I can write any story you want me to write, I can twist it into something you’ve never possibly imagined. I’ve given myself a nickname ‘the fixer’ and I believe that it suits me well. You see I RP everyday, which is story telling with two or more people, and you choose a character and you ‘play’ that character through words; it’s great to practice writing, and plotting. And whenever my friends get stuck on plot, I’m usually the one that says “but what if we did this…”. It’s usually a crazy idea, but it works. They, in turn, gave me a nickname themselves, “Mini Moffat-Kripke”, after the writers of Doctor Who, and Supernatural.
It’s no surprise that words come easy to me, even now writing this, I’m thinking the words and they’re coming out through my hands and on to the keyboard. But recently I have to write why I’m good at writing, and how, what ‘qualifies’ me as a writer.

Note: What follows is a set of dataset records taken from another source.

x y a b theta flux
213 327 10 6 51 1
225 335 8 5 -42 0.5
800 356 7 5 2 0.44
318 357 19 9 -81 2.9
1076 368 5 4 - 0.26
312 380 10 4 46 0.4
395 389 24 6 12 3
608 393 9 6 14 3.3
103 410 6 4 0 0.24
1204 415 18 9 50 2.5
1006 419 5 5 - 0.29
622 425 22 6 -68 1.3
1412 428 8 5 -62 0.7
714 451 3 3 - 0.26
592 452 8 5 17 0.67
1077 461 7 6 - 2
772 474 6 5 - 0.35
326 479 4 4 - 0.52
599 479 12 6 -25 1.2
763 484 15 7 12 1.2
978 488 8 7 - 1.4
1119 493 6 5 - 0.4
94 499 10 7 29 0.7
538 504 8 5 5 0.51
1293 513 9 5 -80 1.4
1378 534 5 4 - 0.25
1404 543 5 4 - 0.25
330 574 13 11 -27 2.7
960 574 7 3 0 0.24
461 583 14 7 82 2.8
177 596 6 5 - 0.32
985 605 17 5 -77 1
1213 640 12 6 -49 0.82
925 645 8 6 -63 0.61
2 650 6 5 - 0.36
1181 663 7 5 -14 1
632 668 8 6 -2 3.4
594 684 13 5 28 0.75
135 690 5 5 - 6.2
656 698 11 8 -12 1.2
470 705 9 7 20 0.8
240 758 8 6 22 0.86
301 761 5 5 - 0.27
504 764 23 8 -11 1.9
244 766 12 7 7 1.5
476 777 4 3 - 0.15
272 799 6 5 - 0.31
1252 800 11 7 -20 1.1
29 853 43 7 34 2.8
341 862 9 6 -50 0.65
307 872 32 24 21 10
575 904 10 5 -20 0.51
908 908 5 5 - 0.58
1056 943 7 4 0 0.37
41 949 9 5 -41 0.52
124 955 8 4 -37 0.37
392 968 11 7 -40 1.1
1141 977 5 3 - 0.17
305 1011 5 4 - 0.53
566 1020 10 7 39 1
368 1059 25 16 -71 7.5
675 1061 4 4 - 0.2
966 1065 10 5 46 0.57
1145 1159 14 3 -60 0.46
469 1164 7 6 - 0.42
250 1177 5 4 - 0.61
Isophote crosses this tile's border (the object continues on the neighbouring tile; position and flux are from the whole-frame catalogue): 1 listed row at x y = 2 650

I have to explain in as little as 4000 characters why what I do everyday means so much to me, and I can’t.
The thing is I do it because it makes me happy, it makes me excited, every time I think about it I get this tiny ball of energy that swirls inside me and I’m awake again. I’m not just breathing, I’m living. And how do I possibly explain that to someone so they can give me the opportunity of a lifetime? Someone I’ve never met? How?
I think the problem is, that when something means so much to you, you care too much, you analyse each and every word so much that the flow is broken.